Michael Momanyi, general manager of Premier Gas, and Aida Kimemia, Principal Investment Officer at the IFC.

Michael Momanyi, general manager of Premier Gas, and Aida Kimemia, principal investment officer at the IFC.

What is the story behind Pima Gas?
About two and a half years ago a group of investors wanted to enter the household energy sector in Kenya but they did not want to do it the traditional way. We set up a project team that was commissioned with finding out where the greatest need for the household energy sector in Kenya was. Our research showed that at that time there were 400,000 liquefied petroleum gas (LPG) users. There were about 9 million households across the country out of which 3.5 million resided in urban areas. More than 3 million households in urban areas had no access to LPG. The reason was the cost of hardware (gas cylinders) was too high. The lifestyle of most people, who earn very low and infrequent incomes, meant they could not afford LPG since their purchase decision is driven by their incomes. We found that most people relied on charcoal and kerosene, which is less efficient and has environmental and health risks. We then decided to model a perfect substitute to both kerosene and charcoal. The International Finance Corporation (IFC), the World Bank’s private sector lending arm, has invested US$2 million in Premier Gas, which secures their 20% stake in the firm.

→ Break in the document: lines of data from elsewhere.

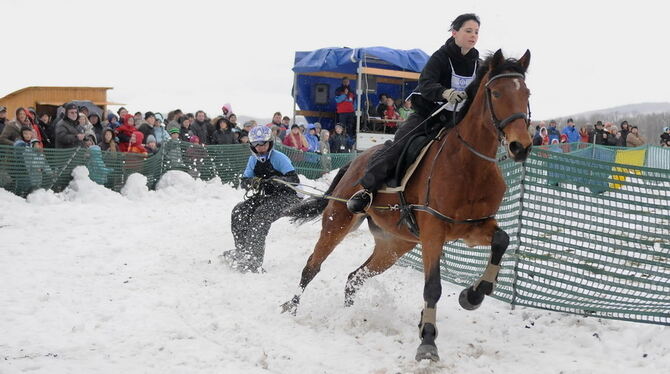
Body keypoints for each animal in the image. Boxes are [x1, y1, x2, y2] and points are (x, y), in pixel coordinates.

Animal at [280, 49, 532, 362]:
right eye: (496, 93)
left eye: (526, 93)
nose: (521, 146)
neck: (469, 165)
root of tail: (356, 160)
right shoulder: (434, 231)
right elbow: (432, 288)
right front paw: (428, 342)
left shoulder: (474, 227)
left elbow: (502, 239)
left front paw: (473, 294)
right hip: (337, 222)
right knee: (312, 267)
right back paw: (291, 306)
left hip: (394, 246)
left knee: (354, 277)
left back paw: (350, 315)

So what is different about Pima Gas?
There are 18 registered LPG companies in Kenya that serve 400,000 households. None of them thought about the 3 million households that do not have access to LPG. People in low income areas do not want freebies, they simply want affordable services they can pay for. We seek to provide our customers with LPG at a good price, at a location that is as close as possible to their homes and in quantities that they require or can afford. We designed a dispenser to dispense LPG as close as possible to our customers. On a day our customer has less than a dollar they should be able to buy Pima Gas. A one kilogram cylinder selling for just under $4 lasts an average household about a week.

What has been happening since your launch in February?
The Pima (Swahili for weigh) concept is a world first. We need to test it. We have kicked off operations in four low income areas in Nairobi. People are buying and refilling. We have about 1,300 customers. The majority of refills are for one kilogram of gas. Our customers have been able to make savings on their monthly energy budgets. In the next three months we hope to expand to more areas.

Is yours a sustainable model?
This is an inclusive business model that incorporates our target customers as vendors and customers. It creates opportunities for business and employment for low income earners. Our model is also a profit making model, it is not a subsidy or a non-profit. Our model has two people between Premier Gas and the customer, making it easy for us to control the price.